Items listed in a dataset
--- START ---
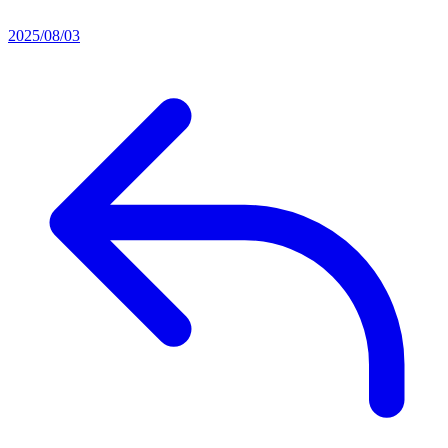
2025/08/03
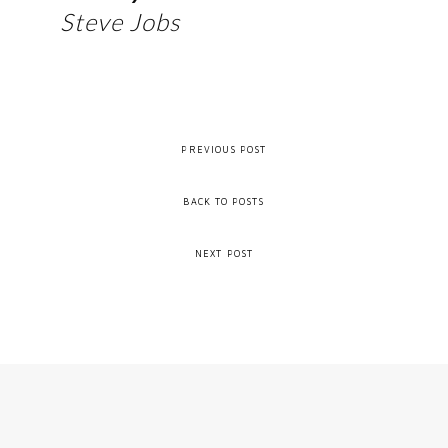
Steve Jobs
PREVIOUS POST
BACK TO POSTS
NEXT POST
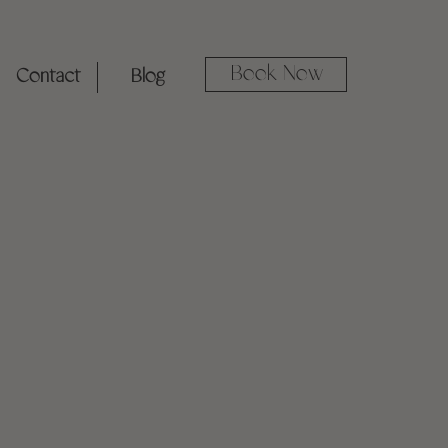
Book Now
Contact
Blog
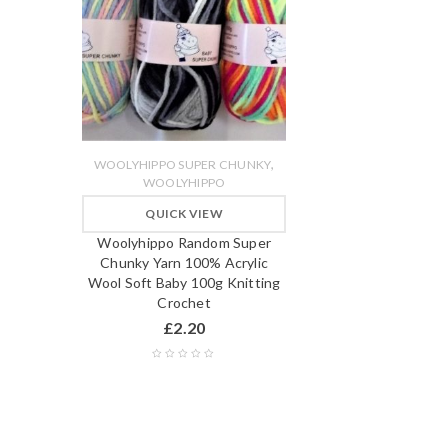
,
WOOLYHIPPO SUPER CHUNKY
WOOLYHIPPO
QUICK VIEW
Woolyhippo Random Super
Chunky Yarn 100% Acrylic
Wool Soft Baby 100g Knitting
Crochet
£
2.20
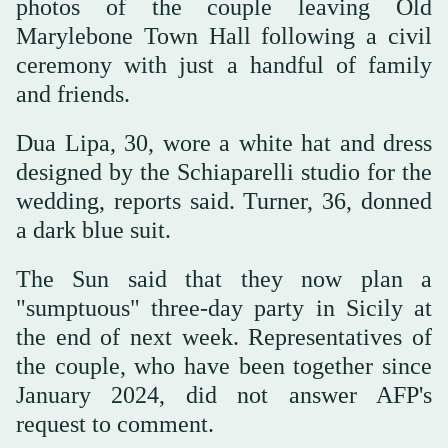
photos of the couple leaving Old
Marylebone Town Hall following a civil
ceremony with just a handful of family
and friends.
Dua Lipa, 30, wore a white hat and dress
designed by the Schiaparelli studio for the
wedding, reports said. Turner, 36, donned
a dark blue suit.
The Sun said that they now plan a
"sumptuous" three-day party in Sicily at
the end of next week. Representatives of
the couple, who have been together since
January 2024, did not answer AFP's
request to comment.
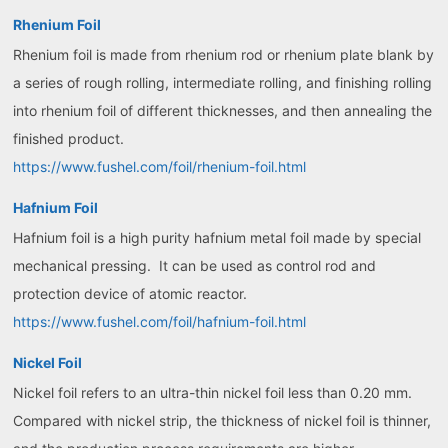
Rhenium Foil
Rhenium foil is made from rhenium rod or rhenium plate blank by
a series of rough rolling, intermediate rolling, and finishing rolling
into rhenium foil of different thicknesses, and then annealing the
finished product.
https://www.fushel.com/foil/rhenium-foil.html
Hafnium Foil
Hafnium foil is a high purity hafnium metal foil made by special
mechanical pressing. It can be used as control rod and
protection device of atomic reactor.
https://www.fushel.com/foil/hafnium-foil.html
Nickel Foil
Nickel foil refers to an ultra-thin nickel foil less than 0.20 mm.
Compared with nickel strip, the thickness of nickel foil is thinner,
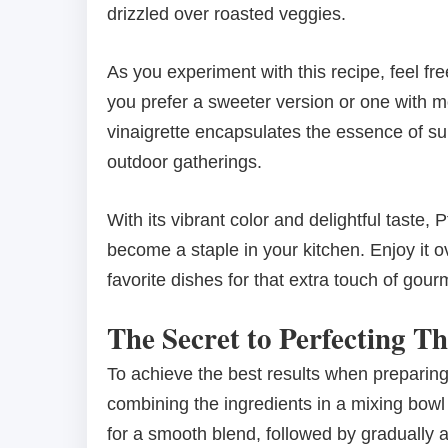
drizzled over roasted veggies.
As you experiment with this recipe, feel fre
you prefer a sweeter version or one with mo
vinaigrette encapsulates the essence of su
outdoor gatherings.
With its vibrant color and delightful taste,
become a staple in your kitchen. Enjoy it
favorite dishes for that extra touch of gourme
The Secret to Perfecting Th
To achieve the best results when preparing
combining the ingredients in a mixing bowl 
for a smooth blend, followed by gradually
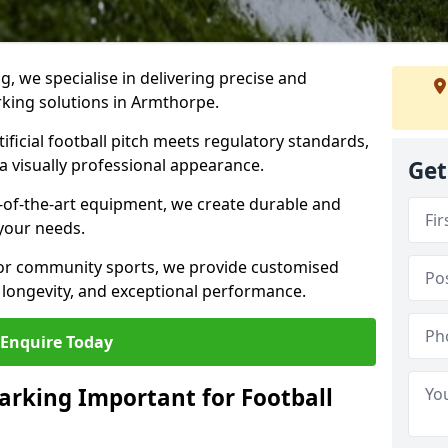
ng, we specialise in delivering precise and
arking solutions in Armthorpe.
ificial football pitch meets regulatory standards,
a visually professional appearance.
Get
-of-the-art equipment, we create durable and
 your needs.
 or community sports, we provide customised
 longevity, and exceptional performance.
Enquire Today
arking Important for Football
--- END ---
| TASK STATEMENT |
Report how many lines of the records contain the string "your", with case counting, and give only the number.

| EXPECTED ANSWER |
2